His father, Jay McCaw, delivered him to the train depot in Walla Walla and he took basic training on Coronado Island, San Diego, Calif.

He attended engine school then was transported across the Pacific Ocean on a steamer, where he attached to LSM 368 in June or July of 1945. The Navy needed an engine man on LSM 159 for a spell, then he was transferred to LSM 80.

McCaw credits President Truman's decision to use the atom bomb as playing a large role in his future. "If we hadn't dropped the bomb and we'd invaded Japan," McCaw said, "the predicted 1.2 million American casualties and 8 million Japanese casualties. Truman saved a hell of a lot of people."

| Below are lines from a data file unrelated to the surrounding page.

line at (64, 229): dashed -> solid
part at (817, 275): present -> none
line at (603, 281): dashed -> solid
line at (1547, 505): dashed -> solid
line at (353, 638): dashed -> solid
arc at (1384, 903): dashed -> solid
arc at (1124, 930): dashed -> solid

During the occupation, McCaw's LSM pulled alongside another ship and McCaw looked up to see Bobby Estes of Waitsburg looking down at him. "I said 'what the hell are you doing here?' and he said 'what the hell are you doing here?'"

On returning to the United States, McCaw's ship departed from Subic Bay, the Philippines, and sailed beneath the Golden Gate Bridge on its way into port.

McCaw is well known in the Touchet Valley and has been an annual fixture in the Touchet Valley Arts Council Fall musicals through the years. His trademark is breaking the "fourth wall" with a boisterous "Go Navy!" at some point in many of the plays.